In the first case, 1146 gene cluster hits from *Staphylococcus* spp. should be reduced to 22 non-redundant hits. Running the `cagecleaner` for this example is done like below

```
cd N398V589S066P61
cagecleaner -s session.json -o output -c 20
```
This should give the seven output files in a new subfolder `output`. This should take about 10' using 20 cores, depending on the download speed of your internet connection. This requires 1.2 GB of disk space and 1.7 GB of RAM.

```
$ dir -1 output
clusters.txt
filtered_binary.txt
filtered_session.txt
filtered_summary.txt
genome_cluster_sizes.txt
genome_cluster_status.txt
scaffold_assembly_pairs.txt
```

In the second case, we queried four genes from MIBiG entry BGC0000194 (actinorhodin from *Streptomyces coelicolor A3(2)*), which yielded 8934 gene cluster hits. `cagecleaner` should reduce this to 4847 hits in about 1.5 h using 20 cores. 28.5 GB of disk space and 27.6 GB of RAM are required for this example case.

```
cd actinorhodin
cagecleaner -s session.json -o output -c 20
```

## Citations

`cagecleaner` relies heavily on the `skDER` genome dereplication tool and its main dependendy `skani`, so we give these tools proper credit.
```
Salamzade, R., & Kalan, L. R. (2023). skDER: microbial genome dereplication approaches for comparative and metagenomic applications. https://doi.org/10.1101/2023.09.27.559801
Shaw, J., & Yu, Y. W. (2023). Fast and robust metagenomic sequence comparison through sparse chaining with skani. Nature Methods, 20(11), 1661–1665. https://doi.org/10.1038/s41592-023-02018-3
```

Please cite the `cagecleaner` manuscript:
```
In preparation
```

## License

`cagecleaner` is freely available under an MIT license.

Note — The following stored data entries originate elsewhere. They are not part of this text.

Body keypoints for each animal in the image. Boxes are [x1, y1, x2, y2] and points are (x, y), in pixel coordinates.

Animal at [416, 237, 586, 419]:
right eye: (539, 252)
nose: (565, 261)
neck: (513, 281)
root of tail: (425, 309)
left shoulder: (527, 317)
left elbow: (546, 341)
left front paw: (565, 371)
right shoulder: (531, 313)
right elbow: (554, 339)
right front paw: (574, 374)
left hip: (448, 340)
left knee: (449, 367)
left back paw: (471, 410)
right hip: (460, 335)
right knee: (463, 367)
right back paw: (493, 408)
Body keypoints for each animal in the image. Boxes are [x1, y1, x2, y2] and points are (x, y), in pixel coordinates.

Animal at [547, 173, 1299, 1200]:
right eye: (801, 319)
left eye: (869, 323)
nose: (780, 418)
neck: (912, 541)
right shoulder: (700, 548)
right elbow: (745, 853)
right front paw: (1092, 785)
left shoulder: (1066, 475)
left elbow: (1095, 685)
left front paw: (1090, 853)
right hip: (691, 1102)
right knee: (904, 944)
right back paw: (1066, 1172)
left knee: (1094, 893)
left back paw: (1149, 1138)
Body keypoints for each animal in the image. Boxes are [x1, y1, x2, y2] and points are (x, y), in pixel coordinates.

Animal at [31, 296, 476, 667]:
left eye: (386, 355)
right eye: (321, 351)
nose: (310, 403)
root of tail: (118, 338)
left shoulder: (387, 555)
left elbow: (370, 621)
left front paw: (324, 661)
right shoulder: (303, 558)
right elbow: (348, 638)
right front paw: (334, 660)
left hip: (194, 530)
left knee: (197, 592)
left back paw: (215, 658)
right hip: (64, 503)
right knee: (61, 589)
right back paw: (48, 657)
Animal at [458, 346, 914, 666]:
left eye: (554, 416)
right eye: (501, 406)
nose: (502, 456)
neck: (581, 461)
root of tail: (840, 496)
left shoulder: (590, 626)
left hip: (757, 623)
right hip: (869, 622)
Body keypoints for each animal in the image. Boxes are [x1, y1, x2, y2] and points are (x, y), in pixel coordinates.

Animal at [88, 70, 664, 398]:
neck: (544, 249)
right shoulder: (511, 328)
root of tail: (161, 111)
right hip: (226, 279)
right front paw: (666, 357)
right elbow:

Use of the third-party software, libraries or code referred to in the References section above may be governed by separate terms and conditions or license provisions. Your use of the third-party software, libraries or code is subject to any such terms and you should check that you can comply with any applicable restrictions or terms and conditions before use.